Would you set down every line of the data below exactly as it reads?

--*--

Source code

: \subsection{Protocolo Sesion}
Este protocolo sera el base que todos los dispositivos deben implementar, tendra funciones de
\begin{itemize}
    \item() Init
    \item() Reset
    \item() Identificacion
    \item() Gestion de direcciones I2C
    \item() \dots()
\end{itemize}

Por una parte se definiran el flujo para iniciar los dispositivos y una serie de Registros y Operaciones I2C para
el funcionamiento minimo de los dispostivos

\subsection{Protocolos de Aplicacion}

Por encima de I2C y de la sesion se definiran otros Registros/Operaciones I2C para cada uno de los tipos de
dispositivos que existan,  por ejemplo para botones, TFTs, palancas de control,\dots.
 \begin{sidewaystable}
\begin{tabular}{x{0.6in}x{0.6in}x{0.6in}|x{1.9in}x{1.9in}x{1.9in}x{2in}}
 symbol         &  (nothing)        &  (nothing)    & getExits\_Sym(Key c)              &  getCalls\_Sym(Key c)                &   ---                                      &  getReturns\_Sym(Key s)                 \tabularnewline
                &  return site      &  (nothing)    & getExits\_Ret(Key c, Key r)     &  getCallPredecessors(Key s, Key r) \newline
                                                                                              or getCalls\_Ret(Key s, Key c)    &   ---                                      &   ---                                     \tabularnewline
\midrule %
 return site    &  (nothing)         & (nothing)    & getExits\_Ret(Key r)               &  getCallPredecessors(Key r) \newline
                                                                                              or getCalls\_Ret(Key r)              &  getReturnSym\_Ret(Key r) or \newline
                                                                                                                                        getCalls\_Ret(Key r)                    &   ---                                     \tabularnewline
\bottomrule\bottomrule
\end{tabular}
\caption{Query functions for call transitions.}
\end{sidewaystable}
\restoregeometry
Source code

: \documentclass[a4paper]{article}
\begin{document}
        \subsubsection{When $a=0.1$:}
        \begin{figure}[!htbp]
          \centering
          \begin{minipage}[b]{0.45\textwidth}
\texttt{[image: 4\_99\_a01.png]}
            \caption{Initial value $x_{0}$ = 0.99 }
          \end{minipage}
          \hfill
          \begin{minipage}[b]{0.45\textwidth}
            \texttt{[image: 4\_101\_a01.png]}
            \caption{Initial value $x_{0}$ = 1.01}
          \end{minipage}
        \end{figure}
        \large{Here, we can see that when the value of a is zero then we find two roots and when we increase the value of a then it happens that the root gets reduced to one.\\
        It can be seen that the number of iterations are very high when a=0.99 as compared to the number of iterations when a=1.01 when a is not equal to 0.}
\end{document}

--*--

◆ Reply to the exercise
Source code

: \subsection{Protocolo Sesion}
Este protocolo sera el base que todos los dispositivos deben implementar, tendra funciones de
\begin{itemize}
    \item() Init
    \item() Reset
    \item() Identificacion
    \item() Gestion de direcciones I2C
    \item() \dots()
\end{itemize}

Por una parte se definiran el flujo para iniciar los dispositivos y una serie de Registros y Operaciones I2C para
el funcionamiento minimo de los dispostivos

\subsection{Protocolos de Aplicacion}

Por encima de I2C y de la sesion se definiran otros Registros/Operaciones I2C para cada uno de los tipos de
dispositivos que existan,  por ejemplo para botones, TFTs, palancas de control,\dots.
 \begin{sidewaystable}
\begin{tabular}{x{0.6in}x{0.6in}x{0.6in}|x{1.9in}x{1.9in}x{1.9in}x{2in}}
 symbol         &  (nothing)        &  (nothing)    & getExits\_Sym(Key c)              &  getCalls\_Sym(Key c)                &   ---                                      &  getReturns\_Sym(Key s)                 \tabularnewline
                &  return site      &  (nothing)    & getExits\_Ret(Key c, Key r)     &  getCallPredecessors(Key s, Key r) \newline
                                                                                              or getCalls\_Ret(Key s, Key c)    &   ---                                      &   ---                                     \tabularnewline
\midrule %
 return site    &  (nothing)         & (nothing)    & getExits\_Ret(Key r)               &  getCallPredecessors(Key r) \newline
                                                                                              or getCalls\_Ret(Key r)              &  getReturnSym\_Ret(Key r) or \newline
                                                                                                                                        getCalls\_Ret(Key r)                    &   ---                                     \tabularnewline
\bottomrule\bottomrule
\end{tabular}
\caption{Query functions for call transitions.}
\end{sidewaystable}
\restoregeometry
Source code

: \documentclass[a4paper]{article}
\begin{document}
        \subsubsection{When $a=0.1$:}
        \begin{figure}[!htbp]
          \centering
          \begin{minipage}[b]{0.45\textwidth}
\texttt{[image: 4\_99\_a01.png]}
            \caption{Initial value $x_{0}$ = 0.99 }
          \end{minipage}
          \hfill
          \begin{minipage}[b]{0.45\textwidth}
            \texttt{[image: 4\_101\_a01.png]}
            \caption{Initial value $x_{0}$ = 1.01}
          \end{minipage}
        \end{figure}
        \large{Here, we can see that when the value of a is zero then we find two roots and when we increase the value of a then it happens that the root gets reduced to one.\\
        It can be seen that the number of iterations are very high when a=0.99 as compared to the number of iterations when a=1.01 when a is not equal to 0.}
\end{document}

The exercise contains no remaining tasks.